Bayraktar: ‘‘Müvekkilim usul hükümleri karşısında yalpalayan bir mahkeme karşısında 4 yıldan fazladır tutuklu’’
Müştekilerin bugüne kadar mahkemeye çağrılmamasını eleştiren Kavala’nın avukatı Köksal Bayraktar ise eski bakanlardan Nimet Çubukçu’nun dinlenmesini de istedi.
Profesör Bayraktar, ‘‘30. Ağır Ceza Mahkemesi'nde verilen sanık ifadelerini tekrar ettirdiniz, başka hiçbir şey yapmadınız, işin esasına girmediniz. Doğrudan karara gitme amacındasınız. Müvekkilim usul hükümleri karşısında yalpalayan bir mahkeme karşısında 4 yıldan fazladır tutuklu. Hiçbir davada olmayan bir şeyle karşı karşıyayız. Savcılık olmasına rağmen bakanlar bu davaya müdahil oluyor. ‘700 kişi müştekiyiz’ diyor, bunların biri dahi mahkemeye getirilmiyor. Durum buyken karara gitmek doğru değil. Davayı yerinde muhafaza etme kararından geri dönülmesin, geri dönülmeyecekse tevsii tahkikat yürütülmesini, Henri Barkey'in kaldığı otelin tespit edilip (Osman Kavala’nın o günlerde konuşmuş olduğu eski bakan) Nimet Çubukçu'nun dinlenmesini talep ediyorum’’ diye konuştu.
Can Atalay’dan ‘‘Adalet Bakanı Gül, Gezi davası nedeniyle istifa etti’’ iddiası
4 Mart'taki duruşmada Çiğdem Mater, Ali Hakan Altınay, Mine Özerden, Tayfun Kahraman ve Yiğit Ali Ekmekçi ile birlikte hakkında ‘‘Cebir ve şiddet kullanarak Türkiye Cumhuriyeti Hükümeti'ni ortadan kaldırmaya teşebbüse yardım etme’’ suçundan 15 yıldan 20’şer yıla kadar hapisle cezalandırılması istenen Can Atalay duruşmada verdiği beyanda 13 Mart’ta yaptığı bir konuşmada ‘‘Kim Kavala'nın serbest bırakılmasını istiyorsa Ukrayna'daki ve Suriye'deki çocukların katili de odur’’ diyen İçişleri Bakanı Süleyman Soylu hakkında suç duyurusunda bulundu.
Atalay, ‘‘Beştepe'de bu davayla ilgili toplantı yapıldığı Adalet Bakanı Gül'ün fikri kabul edilmediği için istifa ettiğini biliyoruz.
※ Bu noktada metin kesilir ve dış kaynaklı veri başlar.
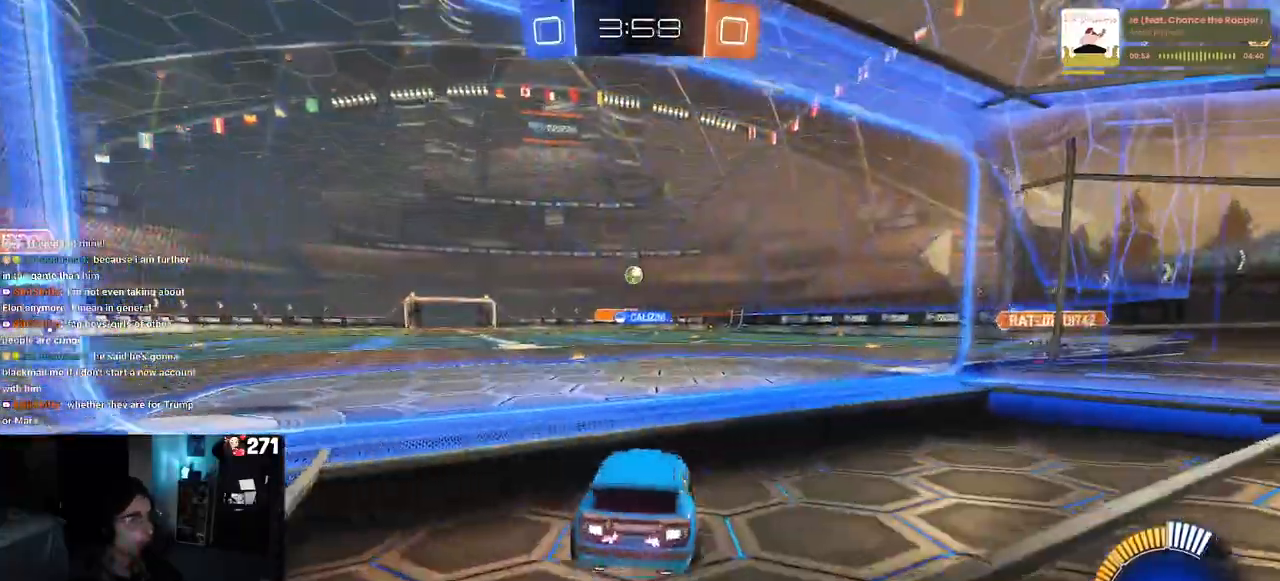
{"buttons": ["R1", "R2"], "left_stick": "center", "right_stick": "center", "events": [[17, "left_stick", "center"]]}
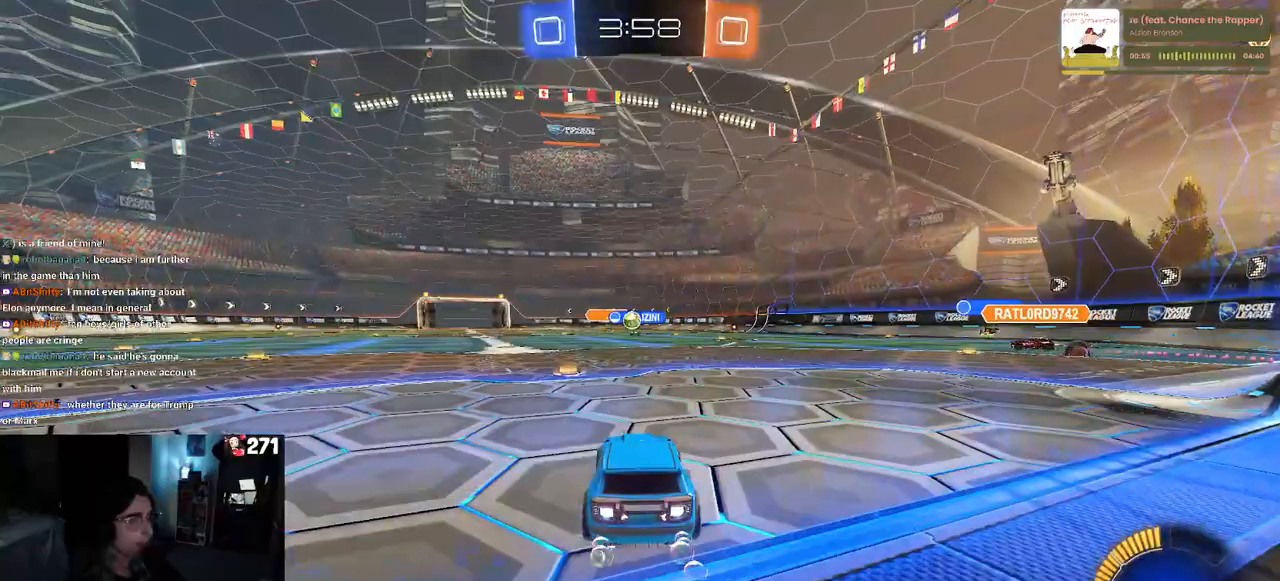
{"buttons": ["R1", "R2"], "left_stick": "center", "right_stick": "center", "events": [[83, "left_stick", "left"], [283, "left_stick", "center"]]}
Bunu tekzip edemediler. Bu denge içinde geçen gün İçişleri Bakanı açıklama yaptı. Heyetiniz Soylu hakkında suç duyurusunda bulunacak mı? Yargılamayı etkilemenin daha bariz bir örneği yok. Biz bu yargılamayı uzatmıyoruz. Önceki duruşmada bize yurtdışına çıkış yasağının konulmamasını ‘ahlaksız teklif’ olarak nitelemiştim. Bunun manası ‘Gidin, elimizi rahatlatın, hızlıca karara gidelim’ demekti. Biz bunu elimizin tersiyle iteriz. Ortada delil yok, akla ziyan komplo teorileri var. Heyetiniz eğer bir provokasyon arayacaksa birilerinin bizi -o da sadece bir kaç kere- telefonla aramasına değil Fethullahçı çete mensubu polis şeflerinin halka zulüm provokasyonuna bakmalıdır’’ dedi.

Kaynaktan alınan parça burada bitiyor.